The nepotistic days of yesteryear are swiftly on the decline. These days, film executives barely read the screenplay title page containing the screenwriter’s contact details.
There are two main factors that make you an attractive screenwriter:
A UNIQUE VOICE and THE ABILITY TO PLAY WELL WITH OTHERS
Producers want a killer opening sequence in your screenplay to hook them, followed by a well-told, riveting story.
In the case of TV executives, they also look at the writer’s understanding of A, B and sometimes, C storylines and their ability to capture the essence of an existing TV show.
In the previous frenzy of movie script sale mania, film executives looked for anything that can easily be sold of at least a mediocre quality. High quality was a bonus.
Today, the issue of script saleability still applies, but the focus has greatly shifted. Executives and agents are increasingly attracted to unique voices and different ways of looking at the world. They want to identify story types that only you are capable of writing. Being a generic writer trying your hand across all genres, while not mastering any, is not sound screenwriting career advice.
Imagine a studio executive’s desk piled with similarly-themed, well written scripts, all with identical commercial potential. In view of declining production budgets, unique and original material that can be produced for a lower price is in higher demand.

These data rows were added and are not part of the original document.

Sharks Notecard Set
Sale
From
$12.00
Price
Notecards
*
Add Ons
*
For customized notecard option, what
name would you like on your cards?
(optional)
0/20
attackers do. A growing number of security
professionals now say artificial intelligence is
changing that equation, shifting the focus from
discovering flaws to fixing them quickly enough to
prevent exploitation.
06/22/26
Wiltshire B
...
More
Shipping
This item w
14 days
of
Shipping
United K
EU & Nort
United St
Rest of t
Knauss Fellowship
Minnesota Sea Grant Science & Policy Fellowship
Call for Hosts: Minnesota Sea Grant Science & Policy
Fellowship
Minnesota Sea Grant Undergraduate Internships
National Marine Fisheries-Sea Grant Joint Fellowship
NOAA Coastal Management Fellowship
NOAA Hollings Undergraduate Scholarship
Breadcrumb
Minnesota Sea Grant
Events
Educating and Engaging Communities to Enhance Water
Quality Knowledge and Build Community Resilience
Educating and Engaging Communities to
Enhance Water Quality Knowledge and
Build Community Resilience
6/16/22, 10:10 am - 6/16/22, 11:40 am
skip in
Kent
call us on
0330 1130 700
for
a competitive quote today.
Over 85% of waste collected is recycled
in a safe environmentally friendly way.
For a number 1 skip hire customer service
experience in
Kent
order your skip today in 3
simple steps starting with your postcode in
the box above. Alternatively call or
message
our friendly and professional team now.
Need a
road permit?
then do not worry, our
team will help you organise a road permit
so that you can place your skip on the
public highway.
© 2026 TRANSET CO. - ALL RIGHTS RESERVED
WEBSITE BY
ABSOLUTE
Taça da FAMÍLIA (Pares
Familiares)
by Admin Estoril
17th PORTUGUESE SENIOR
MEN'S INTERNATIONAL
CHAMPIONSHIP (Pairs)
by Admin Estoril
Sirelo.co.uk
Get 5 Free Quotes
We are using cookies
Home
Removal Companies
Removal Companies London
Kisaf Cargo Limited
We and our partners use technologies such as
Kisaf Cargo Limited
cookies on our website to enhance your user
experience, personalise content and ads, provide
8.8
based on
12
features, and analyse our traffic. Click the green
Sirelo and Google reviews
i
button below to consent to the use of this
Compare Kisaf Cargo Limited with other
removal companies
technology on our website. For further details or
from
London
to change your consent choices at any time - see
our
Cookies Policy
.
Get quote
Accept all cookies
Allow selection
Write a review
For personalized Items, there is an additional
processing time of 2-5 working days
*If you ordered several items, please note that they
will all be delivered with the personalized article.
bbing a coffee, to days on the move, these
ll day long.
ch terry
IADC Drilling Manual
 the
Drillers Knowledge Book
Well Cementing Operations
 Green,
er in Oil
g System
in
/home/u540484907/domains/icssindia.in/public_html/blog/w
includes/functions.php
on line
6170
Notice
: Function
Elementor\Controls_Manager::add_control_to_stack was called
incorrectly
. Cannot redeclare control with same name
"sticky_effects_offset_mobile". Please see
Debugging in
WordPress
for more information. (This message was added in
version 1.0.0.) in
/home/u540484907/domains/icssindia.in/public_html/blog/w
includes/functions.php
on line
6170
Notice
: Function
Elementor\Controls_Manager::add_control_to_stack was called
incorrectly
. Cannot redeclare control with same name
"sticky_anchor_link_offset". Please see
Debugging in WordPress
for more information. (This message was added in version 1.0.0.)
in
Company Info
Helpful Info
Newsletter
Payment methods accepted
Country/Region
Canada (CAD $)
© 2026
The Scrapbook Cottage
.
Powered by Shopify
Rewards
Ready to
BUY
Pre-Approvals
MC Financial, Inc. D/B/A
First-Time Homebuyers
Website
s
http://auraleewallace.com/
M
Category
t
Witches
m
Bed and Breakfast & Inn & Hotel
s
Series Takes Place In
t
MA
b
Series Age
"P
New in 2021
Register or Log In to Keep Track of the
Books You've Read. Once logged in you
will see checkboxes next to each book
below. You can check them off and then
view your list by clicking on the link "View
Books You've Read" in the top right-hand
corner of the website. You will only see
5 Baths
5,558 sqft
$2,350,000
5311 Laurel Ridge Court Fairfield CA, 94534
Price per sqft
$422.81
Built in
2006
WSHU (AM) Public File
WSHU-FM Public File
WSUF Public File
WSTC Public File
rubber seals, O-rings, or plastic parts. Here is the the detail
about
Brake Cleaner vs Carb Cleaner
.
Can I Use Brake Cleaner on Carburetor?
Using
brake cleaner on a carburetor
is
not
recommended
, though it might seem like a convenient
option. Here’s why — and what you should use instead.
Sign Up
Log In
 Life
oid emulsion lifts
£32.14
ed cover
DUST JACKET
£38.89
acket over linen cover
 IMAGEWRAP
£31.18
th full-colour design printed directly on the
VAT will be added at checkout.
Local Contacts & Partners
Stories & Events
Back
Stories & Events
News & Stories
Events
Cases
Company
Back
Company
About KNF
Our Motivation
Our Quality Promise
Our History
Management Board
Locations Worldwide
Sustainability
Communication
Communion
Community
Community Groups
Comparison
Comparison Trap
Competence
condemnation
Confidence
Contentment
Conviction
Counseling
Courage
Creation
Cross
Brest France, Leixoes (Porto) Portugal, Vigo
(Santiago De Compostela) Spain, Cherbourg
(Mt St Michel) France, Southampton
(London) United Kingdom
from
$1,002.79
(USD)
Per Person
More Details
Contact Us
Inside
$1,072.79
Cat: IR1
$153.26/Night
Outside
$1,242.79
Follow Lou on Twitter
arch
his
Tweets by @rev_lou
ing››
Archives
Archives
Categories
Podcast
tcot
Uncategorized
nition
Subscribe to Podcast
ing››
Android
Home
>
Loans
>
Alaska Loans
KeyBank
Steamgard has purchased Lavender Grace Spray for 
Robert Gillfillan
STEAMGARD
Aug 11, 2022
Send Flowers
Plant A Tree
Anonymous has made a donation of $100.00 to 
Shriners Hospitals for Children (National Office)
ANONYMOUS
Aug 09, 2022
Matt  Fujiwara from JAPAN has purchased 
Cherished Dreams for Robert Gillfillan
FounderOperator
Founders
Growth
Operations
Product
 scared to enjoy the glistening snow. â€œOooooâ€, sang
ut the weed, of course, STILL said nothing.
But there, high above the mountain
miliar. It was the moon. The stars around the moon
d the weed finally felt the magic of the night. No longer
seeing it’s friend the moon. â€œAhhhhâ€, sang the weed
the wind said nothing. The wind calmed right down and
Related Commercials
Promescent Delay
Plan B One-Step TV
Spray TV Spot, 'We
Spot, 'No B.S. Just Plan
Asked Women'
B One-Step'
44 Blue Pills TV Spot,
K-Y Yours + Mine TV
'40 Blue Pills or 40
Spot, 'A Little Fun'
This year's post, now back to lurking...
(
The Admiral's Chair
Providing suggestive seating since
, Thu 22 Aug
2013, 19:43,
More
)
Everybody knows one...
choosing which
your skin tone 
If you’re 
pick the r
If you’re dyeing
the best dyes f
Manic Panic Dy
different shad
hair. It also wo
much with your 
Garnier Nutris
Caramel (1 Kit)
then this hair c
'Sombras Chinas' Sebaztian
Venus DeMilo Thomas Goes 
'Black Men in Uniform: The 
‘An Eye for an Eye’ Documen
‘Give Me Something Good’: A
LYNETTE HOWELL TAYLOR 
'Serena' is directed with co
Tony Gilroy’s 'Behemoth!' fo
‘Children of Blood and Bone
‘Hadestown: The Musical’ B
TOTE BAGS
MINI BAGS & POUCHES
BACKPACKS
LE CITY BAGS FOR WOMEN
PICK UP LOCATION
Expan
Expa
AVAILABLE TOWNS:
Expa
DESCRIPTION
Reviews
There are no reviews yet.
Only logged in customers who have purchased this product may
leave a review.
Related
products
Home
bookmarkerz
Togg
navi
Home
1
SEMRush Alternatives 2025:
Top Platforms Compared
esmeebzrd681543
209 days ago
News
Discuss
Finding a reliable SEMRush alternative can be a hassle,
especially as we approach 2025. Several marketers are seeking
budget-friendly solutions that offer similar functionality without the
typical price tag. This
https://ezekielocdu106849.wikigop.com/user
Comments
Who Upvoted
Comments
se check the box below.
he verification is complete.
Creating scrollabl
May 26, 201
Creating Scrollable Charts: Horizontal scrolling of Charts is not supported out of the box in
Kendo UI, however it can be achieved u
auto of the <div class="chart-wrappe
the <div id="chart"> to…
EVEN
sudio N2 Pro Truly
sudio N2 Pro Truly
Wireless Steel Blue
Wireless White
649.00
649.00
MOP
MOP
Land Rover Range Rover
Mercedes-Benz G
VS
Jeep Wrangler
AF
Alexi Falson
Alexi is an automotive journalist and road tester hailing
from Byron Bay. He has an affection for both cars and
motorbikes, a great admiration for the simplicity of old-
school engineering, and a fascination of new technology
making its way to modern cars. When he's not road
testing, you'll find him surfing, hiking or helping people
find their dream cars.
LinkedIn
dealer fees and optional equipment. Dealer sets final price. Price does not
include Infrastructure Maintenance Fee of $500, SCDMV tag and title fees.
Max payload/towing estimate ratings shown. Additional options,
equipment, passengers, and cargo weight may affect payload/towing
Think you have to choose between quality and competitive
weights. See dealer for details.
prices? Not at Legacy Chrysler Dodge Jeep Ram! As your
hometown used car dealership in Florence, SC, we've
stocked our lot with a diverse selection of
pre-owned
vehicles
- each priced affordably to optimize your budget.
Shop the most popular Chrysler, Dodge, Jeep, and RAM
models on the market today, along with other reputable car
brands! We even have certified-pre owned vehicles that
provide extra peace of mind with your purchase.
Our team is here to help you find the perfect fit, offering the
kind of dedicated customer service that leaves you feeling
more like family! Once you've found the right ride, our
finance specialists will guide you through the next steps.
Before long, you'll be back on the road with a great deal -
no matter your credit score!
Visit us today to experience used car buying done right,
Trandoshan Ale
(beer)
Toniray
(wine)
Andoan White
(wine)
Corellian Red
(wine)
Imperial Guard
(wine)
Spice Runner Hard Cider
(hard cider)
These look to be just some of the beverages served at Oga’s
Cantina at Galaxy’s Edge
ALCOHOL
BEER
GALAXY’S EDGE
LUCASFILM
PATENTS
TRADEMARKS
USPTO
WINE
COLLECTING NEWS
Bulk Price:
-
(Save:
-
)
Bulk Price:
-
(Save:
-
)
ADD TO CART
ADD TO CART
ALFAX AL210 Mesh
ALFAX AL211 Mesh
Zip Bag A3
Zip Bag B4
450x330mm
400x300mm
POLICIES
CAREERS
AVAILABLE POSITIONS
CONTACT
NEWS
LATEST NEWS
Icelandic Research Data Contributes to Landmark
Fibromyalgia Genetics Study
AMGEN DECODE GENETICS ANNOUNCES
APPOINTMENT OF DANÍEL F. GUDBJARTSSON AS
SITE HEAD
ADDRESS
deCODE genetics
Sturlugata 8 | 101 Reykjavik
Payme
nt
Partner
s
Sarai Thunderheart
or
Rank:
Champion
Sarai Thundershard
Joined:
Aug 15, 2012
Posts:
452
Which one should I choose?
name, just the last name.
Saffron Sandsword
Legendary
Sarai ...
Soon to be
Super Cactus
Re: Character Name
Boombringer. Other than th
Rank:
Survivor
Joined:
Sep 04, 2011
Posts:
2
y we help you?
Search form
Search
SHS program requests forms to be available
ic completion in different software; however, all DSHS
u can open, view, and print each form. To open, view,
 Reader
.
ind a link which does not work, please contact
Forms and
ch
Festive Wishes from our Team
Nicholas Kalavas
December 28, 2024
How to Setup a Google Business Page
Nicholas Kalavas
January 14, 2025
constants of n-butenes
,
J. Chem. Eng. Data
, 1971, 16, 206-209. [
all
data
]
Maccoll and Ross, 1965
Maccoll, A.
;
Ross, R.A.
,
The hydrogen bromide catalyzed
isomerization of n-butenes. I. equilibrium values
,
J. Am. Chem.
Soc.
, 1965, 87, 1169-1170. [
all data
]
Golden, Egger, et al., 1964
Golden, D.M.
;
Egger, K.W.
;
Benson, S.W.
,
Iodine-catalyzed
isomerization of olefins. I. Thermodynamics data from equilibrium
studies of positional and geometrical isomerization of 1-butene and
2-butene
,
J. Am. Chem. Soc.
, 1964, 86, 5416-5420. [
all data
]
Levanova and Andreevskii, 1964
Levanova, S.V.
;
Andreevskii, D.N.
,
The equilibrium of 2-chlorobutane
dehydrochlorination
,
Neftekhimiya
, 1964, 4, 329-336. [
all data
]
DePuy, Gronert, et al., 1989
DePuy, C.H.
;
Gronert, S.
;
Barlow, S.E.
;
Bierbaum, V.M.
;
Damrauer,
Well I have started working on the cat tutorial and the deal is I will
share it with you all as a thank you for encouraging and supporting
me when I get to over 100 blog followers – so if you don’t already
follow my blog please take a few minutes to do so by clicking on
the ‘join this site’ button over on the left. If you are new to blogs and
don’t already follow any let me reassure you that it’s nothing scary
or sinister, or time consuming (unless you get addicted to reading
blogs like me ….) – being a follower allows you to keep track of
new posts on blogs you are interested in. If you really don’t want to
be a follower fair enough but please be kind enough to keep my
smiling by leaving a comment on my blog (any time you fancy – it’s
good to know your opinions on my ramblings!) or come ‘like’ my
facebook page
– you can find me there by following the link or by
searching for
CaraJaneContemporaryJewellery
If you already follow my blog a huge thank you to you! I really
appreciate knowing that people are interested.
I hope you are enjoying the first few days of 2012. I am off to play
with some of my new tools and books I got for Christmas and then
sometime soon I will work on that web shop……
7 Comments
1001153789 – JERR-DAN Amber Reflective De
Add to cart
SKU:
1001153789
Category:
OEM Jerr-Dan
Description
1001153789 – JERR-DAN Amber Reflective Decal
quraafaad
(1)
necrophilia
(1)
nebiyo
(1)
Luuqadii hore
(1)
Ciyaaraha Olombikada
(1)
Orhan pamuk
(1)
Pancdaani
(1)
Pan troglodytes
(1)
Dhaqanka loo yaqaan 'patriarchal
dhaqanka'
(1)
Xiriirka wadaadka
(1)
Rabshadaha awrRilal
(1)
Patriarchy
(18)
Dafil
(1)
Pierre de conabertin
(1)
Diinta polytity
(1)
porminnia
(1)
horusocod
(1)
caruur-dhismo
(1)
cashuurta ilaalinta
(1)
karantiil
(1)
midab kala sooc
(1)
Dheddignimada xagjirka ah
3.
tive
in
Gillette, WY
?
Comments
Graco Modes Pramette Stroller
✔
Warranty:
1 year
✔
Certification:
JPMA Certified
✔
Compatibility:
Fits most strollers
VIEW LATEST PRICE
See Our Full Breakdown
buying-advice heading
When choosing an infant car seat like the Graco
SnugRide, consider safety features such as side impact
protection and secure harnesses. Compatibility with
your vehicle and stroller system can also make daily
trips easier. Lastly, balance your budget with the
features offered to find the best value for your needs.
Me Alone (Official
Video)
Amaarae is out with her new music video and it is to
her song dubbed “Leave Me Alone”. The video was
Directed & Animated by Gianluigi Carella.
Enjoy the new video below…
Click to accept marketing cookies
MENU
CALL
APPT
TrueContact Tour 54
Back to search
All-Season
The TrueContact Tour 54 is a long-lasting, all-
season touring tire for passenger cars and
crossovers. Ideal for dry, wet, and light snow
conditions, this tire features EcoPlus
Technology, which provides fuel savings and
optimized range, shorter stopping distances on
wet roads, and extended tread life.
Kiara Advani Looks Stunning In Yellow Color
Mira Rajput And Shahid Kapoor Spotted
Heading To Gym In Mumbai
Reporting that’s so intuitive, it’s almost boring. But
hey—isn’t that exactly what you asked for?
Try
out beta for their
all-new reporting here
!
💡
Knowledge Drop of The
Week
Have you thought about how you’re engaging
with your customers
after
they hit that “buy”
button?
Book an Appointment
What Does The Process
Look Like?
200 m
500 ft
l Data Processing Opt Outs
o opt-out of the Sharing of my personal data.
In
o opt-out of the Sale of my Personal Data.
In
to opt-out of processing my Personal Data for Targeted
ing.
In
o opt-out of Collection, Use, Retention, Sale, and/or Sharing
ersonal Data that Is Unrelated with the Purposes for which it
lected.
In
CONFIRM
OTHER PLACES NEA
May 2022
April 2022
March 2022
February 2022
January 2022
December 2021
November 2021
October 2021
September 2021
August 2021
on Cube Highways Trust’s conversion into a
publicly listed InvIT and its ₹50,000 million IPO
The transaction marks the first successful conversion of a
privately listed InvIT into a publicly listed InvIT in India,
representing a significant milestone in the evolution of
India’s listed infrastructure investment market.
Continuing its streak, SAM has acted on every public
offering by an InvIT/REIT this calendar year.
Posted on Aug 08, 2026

Film studios are still interested in high concept, four quadrant, large budget blockbusters, but are producing them in fewer numbers. Around 250 films were produced by Hollywood studios last year compared to over 400 in times when film financing flowed easier than champagne. Newer writers should probably focus on cheaper (under $5 million) producable scripts rather than trying to attract studios. You need to climb the ladder.
There are even rumors that Hollywood may even start buying original stories again as opposed to pre-existing works. Sundance Film Festival and AFM sales are showing promise. Heck, even dramas are starting to sell respectably again. Period pieces too. This won’t last, so educate yourself on the script sales cycles.
Cherish your time as an undiscovered screenwriter. You are free of industry expectation and can express your individuality freely. Once you become optioned, sold, produced, managed and agented, your professional relationships change because you become pigeon-holed.
You are juggling egos, serving the story and must learn to confidently argue your story choices. Ultimately film producers will have the final word, but you have to plead your case. You don’t want to establish a reputation as a doormat or of being difficult and uncooperative. It’s called politics and exists in every industry.
So find your unique view of the world, your spin on storytelling and go for it.